El gobierno de Macri había acordado 9 meses antes un programa con el FMI y estaba a 5 meses de las PASO. El de Alberto Fernández se apresta a iniciar un nuevo acuerdo, a 16 meses de la próxima cita electoral
Los guarismos son iguales, pero el momento, los protagonistas, las herramientas económicas, la evaluación de los tiempos y las perspectivas políticas son diferentes.
En marzo de 2019, a 5 meses de las PASO que sellarían su suerte electoral, el gobierno de Mauricio Macri chocó con una inflación del 4,7%, la misma cifra con la que la gestión de Alberto Fernández tropezó en febrero pasado. Un 4,7% de inflación mensual implica una inflación anualizada superior al 73% e hizo sonar alarmas tanto entonces como ahora.
“Habiendo empezado a estabilizar la cuestión cambiaria, llegó el momento de traer alivio a los argentinos, que tanto esfuerzo hicieron en estos meses difíciles para todos”, decía el documento con las medidas que anunciaron el ministro de Economía, Nicolás Dujovne, el de Producción, Dante Sica, y la de Desarrollo Social, Carolina Stanley el 17 de abril de 2019, días después de conocida la inflación de marzo.
Después del acuerdo inicial con el FMI, en agosto de 2018 el dólar había tenido una segunda estampida (de $ 32 a 40), que llevó la inflación de ese mes a un pico del 6,6 por ciento. El gobierno reaccionó anunciando el aumento del crédito, antes de que el FMI lo aprobara, de 50.000 a 57.000 millones de dólares. La inflación bajó lentamente, hasta 2,8% en diciembre, en medio de un durísimo apretón monetario que llevó las tasas de interés a niveles del 70 por ciento.
Con el nuevo año, la inflación volvió a aumentar. El 5 de abril, días antes de conocerse el guarismo de marzo, el FMI había aprobado el tercer tramo del crédito, de USD 10.800 millones, llevando el total desembolsado a USD 38.900 millones. Pero el 4,7% forzó al gobierno a reaccionar con anuncios, que definió como “alivio”.
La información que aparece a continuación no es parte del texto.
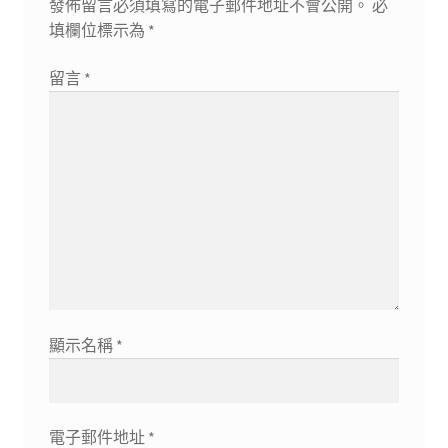
發佈留言必須填寫的電子郵件地址不會公開。
必
填欄位標示為
*
留言
*
顯示名稱
*
電子郵件地址
*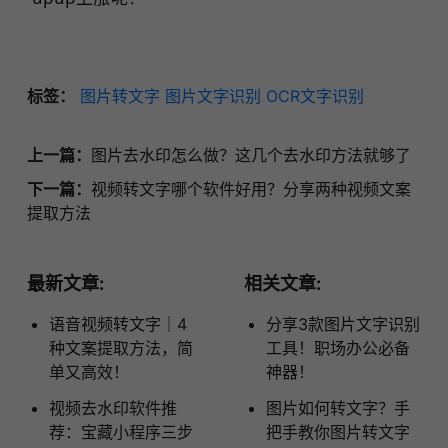
标签：
图片转文字
图片文字识别
OCR文字识别
上一篇：
图片去水印怎么做？这几个去水印方法就够了
下一篇：
视频转文字哪个软件好用？分享两种视频文案
提取方法
最新文章:
相关文章:
语音视频转文字｜4
分享3款图片文字识别
种文案提取方法，简
工具！职场办公必备
单又高效！
神器！
视频去水印软件推
图片如何转文字？手
荐：宝藏小程序三步
把手教你图片转文字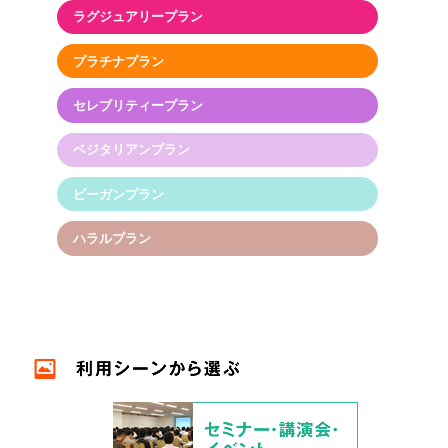
ラグジュアリープラン
プラチナプラン
セレブリティープラン
ベジタリアンプラン
ビーガンプラン
ハラルプラン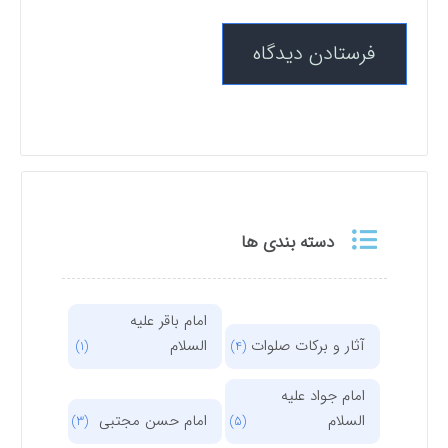
دسته بندی ها
امام باقر علیه
آثار و برکات صلوات
السلام
(1)
(4)
امام جواد علیه
السلام
امام حسن مجتبی
(3)
(5)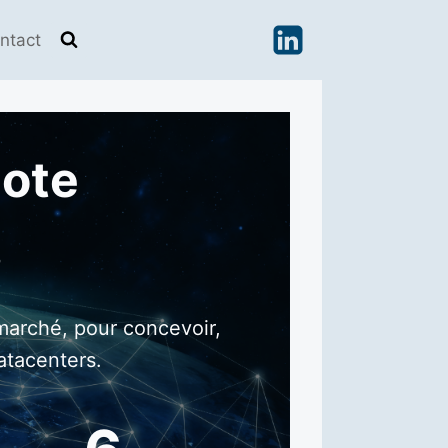
ntact
lote
s
 marché, pour concevoir,
atacenters.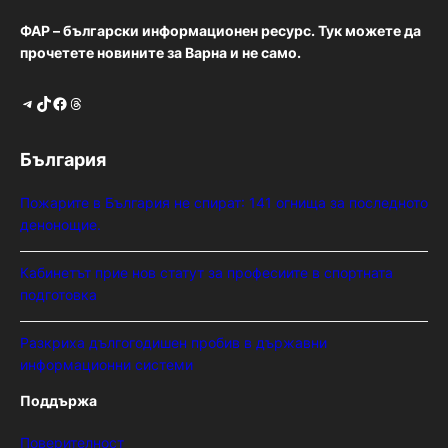
ФАР – български информационен ресурс. Тук можете да
прочетете новините за Варна и не само.
Telegram
TikTok
Facebook
Threads
България
Пожарите в България не спират: 141 огнища за последното
денонощие.
Кабинетът прие нов статут за професиите в спортната
подготовка
Разкриха дългогодишен пробив в държавни
информационни системи
Поддържа
Поверителност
Los más importantes fueron que no habría más ajustes tarifarios y un acuerdo “voluntario” con 16 empresas de consumo masivo para congelar durante 6 meses los precios de 60 productos de la canasta básica. La lista incluía aceites, arroz, harinas, fideos, leche, yogur, yerba, azúcar, conservas, polenta, galletitas, mermeladas y bebidas, cuyas marcas tiempo después Cristina Kirchner (que en mayo anunció por Twitter la fórmula Fernández-Fernández) bautizaría como “pindonga y cuchuflito”.
Las empresas se comprometieron a asegurar la disponibilidad de los productos en 2.500 puntos de venta y centenares de funcionarios recibieron scanners de control del listado de precios, que se difundió el 22 de abril. Los frigoríficos exportadores acordaron vender 120 toneladas semanales de asado, vacío y matambre a $ 149 el kilo (contra un consumo mensual de 70.000 toneladas) y por decreto se publicaron medidas para “evitar abusos de posición dominante” y sancionar “conductas desleales o anticompetitivas”.
“Aquel 4,7% fue un dato fuera de tendencia, ahora hay una aceleración inflacionaria”, dijo un exfuncionario macrista, quien recordó que en el guarismo de marzo de 2019 influyó cierto “apresuramiento” del Banco Central para bajar las tasas de interés, lo que “movió” el dólar e impactó en los precios “transables”, que sumados a los estacionales (canasta escolar, textiles) resultaron en un salto tan fuerte del índice general.
Ahora, en cambio, prosiguió, las políticas monetaria y fiscal siguen siendo expansivas, el déficit cuasifiscal es muy grande y el gobierno se comprometió a mantener el valor real del dólar (esto es, que no se retrase respecto de la inflación) y acumular reservas. “Es una fórmula inestable”, sentenció. “Si en 2021 el gobierno tuvo 51% de inflación pisando el dólar y las tarifas, y ahora tiene que indexar el dólar y adelantar las tarifas, el programa no tiene ancla, porque la política fiscal es muy blanda y las tasas de interés reales siguen siendo negativas; no veo chances de una inflación por debajo del 65 a 70% anual”, dijo.